#### [Task instructions]
Could you reproduce every line of the data below word for word, keeping the original order?

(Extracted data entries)
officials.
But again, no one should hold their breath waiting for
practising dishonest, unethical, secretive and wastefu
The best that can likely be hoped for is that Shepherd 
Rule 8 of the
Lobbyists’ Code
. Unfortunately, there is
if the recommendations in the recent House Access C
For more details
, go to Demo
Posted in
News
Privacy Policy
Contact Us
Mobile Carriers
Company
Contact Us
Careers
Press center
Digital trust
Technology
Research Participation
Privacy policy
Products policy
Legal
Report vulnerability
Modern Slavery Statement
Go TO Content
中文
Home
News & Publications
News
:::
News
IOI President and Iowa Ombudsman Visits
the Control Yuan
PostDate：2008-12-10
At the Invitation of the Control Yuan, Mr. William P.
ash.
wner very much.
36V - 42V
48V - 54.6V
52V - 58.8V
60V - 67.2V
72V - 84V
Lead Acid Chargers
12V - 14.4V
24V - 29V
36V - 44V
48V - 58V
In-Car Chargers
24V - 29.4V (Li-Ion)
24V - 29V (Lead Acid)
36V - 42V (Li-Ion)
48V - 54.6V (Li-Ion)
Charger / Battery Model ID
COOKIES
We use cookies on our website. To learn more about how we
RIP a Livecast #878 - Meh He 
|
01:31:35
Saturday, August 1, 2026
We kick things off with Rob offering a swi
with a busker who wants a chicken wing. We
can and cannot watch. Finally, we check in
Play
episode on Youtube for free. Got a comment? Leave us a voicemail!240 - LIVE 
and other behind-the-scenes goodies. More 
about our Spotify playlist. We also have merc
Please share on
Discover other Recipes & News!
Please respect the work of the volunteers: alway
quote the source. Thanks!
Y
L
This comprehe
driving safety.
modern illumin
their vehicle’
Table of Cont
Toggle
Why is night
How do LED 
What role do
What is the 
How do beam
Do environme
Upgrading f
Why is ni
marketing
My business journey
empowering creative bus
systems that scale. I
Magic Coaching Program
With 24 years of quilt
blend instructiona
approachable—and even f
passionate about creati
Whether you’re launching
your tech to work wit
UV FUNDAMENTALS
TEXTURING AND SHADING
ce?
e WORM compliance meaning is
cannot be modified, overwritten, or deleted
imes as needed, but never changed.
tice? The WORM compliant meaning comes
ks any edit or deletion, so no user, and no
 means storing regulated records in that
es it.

#### [Answer below]
officials.
But again, no one should hold their breath waiting for
practising dishonest, unethical, secretive and wastefu
The best that can likely be hoped for is that Shepherd 
Rule 8 of the
Lobbyists’ Code
. Unfortunately, there is
if the recommendations in the recent House Access C
For more details
, go to Demo
Posted in
News
Privacy Policy
Contact Us
Mobile Carriers
Company
Contact Us
Careers
Press center
Digital trust
Technology
Research Participation
Privacy policy
Products policy
Legal
Report vulnerability
Modern Slavery Statement
Go TO Content
中文
Home
News & Publications
News
:::
News
IOI President and Iowa Ombudsman Visits
the Control Yuan
PostDate：2008-12-10
At the Invitation of the Control Yuan, Mr. William P.
ash.
wner very much.
36V - 42V
48V - 54.6V
52V - 58.8V
60V - 67.2V
72V - 84V
Lead Acid Chargers
12V - 14.4V
24V - 29V
36V - 44V
48V - 58V
In-Car Chargers
24V - 29.4V (Li-Ion)
24V - 29V (Lead Acid)
36V - 42V (Li-Ion)
48V - 54.6V (Li-Ion)
Charger / Battery Model ID
COOKIES
We use cookies on our website. To learn more about how we
RIP a Livecast #878 - Meh He 
|
01:31:35
Saturday, August 1, 2026
We kick things off with Rob offering a swi
with a busker who wants a chicken wing. We
can and cannot watch. Finally, we check in
Play
episode on Youtube for free. Got a comment? Leave us a voicemail!240 - LIVE 
and other behind-the-scenes goodies. More 
about our Spotify playlist. We also have merc
Please share on
Discover other Recipes & News!
Please respect the work of the volunteers: alway
quote the source. Thanks!
Y
L
This comprehe
driving safety.
modern illumin
their vehicle’
Table of Cont
Toggle
Why is night
How do LED 
What role do
What is the 
How do beam
Do environme
Upgrading f
Why is ni
marketing
My business journey
empowering creative bus
systems that scale. I
Magic Coaching Program
With 24 years of quilt
blend instructiona
approachable—and even f
passionate about creati
Whether you’re launching
your tech to work wit
UV FUNDAMENTALS
TEXTURING AND SHADING
ce?
e WORM compliance meaning is
cannot be modified, overwritten, or deleted
imes as needed, but never changed.
tice? The WORM compliant meaning comes
ks any edit or deletion, so no user, and no
 means storing regulated records in that
es it.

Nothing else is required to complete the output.